Look through the data below and, wherever a line carries the word "contractual", please copy that line.
START Provided records
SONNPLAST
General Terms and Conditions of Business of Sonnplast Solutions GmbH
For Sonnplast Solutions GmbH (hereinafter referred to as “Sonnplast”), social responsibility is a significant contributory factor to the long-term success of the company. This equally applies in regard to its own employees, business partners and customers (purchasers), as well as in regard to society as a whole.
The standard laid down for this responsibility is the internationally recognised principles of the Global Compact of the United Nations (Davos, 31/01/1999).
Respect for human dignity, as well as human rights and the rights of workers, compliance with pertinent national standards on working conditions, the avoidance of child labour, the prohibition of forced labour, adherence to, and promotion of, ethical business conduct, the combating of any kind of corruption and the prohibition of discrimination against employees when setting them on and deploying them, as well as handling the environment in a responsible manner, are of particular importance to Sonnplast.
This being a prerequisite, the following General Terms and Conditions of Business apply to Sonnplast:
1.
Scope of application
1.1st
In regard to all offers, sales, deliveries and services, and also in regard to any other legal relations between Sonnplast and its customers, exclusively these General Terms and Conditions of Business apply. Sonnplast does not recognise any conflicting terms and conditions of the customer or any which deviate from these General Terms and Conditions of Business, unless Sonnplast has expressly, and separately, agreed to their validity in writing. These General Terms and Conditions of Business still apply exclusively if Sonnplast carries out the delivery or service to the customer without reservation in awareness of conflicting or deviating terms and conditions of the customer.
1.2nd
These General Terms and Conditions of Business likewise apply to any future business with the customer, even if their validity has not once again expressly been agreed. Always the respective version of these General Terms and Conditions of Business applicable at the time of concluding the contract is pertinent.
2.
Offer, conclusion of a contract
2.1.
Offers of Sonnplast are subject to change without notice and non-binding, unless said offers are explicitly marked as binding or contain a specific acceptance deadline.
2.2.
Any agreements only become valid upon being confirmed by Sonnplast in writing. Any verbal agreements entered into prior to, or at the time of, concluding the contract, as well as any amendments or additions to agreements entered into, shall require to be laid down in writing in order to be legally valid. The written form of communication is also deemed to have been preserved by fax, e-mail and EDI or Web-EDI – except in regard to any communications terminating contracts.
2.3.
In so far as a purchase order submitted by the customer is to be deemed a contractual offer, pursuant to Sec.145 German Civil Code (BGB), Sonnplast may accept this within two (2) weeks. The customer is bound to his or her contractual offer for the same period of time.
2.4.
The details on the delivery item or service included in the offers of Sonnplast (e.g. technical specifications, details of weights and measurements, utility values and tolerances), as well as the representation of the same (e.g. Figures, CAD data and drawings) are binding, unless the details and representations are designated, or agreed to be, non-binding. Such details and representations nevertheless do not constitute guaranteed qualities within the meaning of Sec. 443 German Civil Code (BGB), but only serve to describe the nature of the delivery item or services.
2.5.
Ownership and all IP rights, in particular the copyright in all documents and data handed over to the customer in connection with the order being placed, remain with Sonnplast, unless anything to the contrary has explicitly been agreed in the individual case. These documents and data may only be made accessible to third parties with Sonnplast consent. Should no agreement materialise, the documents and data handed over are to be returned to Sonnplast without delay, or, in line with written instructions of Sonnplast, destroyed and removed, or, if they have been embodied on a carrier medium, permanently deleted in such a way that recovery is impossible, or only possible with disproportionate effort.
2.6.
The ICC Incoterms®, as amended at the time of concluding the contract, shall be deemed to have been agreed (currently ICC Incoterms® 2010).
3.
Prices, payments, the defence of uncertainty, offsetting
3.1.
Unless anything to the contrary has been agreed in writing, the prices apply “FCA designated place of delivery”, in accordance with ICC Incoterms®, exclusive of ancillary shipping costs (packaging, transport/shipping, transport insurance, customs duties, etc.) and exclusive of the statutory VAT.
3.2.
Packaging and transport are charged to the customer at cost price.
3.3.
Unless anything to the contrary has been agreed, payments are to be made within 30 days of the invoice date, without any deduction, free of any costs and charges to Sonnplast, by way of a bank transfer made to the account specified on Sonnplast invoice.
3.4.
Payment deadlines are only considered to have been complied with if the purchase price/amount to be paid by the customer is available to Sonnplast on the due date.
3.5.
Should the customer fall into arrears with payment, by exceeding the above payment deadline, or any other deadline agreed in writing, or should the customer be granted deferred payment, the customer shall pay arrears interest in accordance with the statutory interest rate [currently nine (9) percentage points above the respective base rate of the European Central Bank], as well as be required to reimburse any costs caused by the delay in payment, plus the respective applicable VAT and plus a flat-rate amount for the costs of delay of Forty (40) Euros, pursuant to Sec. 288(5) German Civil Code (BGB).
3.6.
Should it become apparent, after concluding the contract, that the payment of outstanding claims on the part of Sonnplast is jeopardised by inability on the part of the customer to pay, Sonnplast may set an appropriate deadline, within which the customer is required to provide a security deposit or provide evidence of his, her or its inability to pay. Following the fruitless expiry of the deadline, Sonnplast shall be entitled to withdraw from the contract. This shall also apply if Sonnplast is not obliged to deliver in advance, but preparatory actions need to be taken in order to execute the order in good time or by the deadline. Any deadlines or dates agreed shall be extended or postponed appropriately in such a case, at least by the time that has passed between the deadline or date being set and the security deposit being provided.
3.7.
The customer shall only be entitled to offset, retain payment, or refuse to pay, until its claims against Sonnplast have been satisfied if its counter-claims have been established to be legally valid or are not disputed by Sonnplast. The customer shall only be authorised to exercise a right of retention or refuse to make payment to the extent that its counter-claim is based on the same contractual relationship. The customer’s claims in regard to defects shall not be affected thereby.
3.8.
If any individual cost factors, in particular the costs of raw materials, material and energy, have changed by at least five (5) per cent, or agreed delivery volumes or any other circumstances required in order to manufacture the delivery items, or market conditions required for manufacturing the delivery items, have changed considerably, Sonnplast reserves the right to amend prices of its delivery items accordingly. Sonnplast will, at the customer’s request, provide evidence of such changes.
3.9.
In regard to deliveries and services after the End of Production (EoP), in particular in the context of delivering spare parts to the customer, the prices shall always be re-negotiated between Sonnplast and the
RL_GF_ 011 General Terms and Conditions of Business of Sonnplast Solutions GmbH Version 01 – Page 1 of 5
END Provided records
**Completed task**
In so far as a purchase order submitted by the customer is to be deemed a contractual offer, pursuant to Sec.145 German Civil Code (BGB), Sonnplast may accept this within two (2) weeks. The customer is bound to his or her contractual offer for the same period of time.
The customer shall only be entitled to offset, retain payment, or refuse to pay, until its claims against Sonnplast have been satisfied if its counter-claims have been established to be legally valid or are not disputed by Sonnplast. The customer shall only be authorised to exercise a right of retention or refuse to make payment to the extent that its counter-claim is based on the same contractual relationship. The customer’s claims in regard to defects shall not be affected thereby.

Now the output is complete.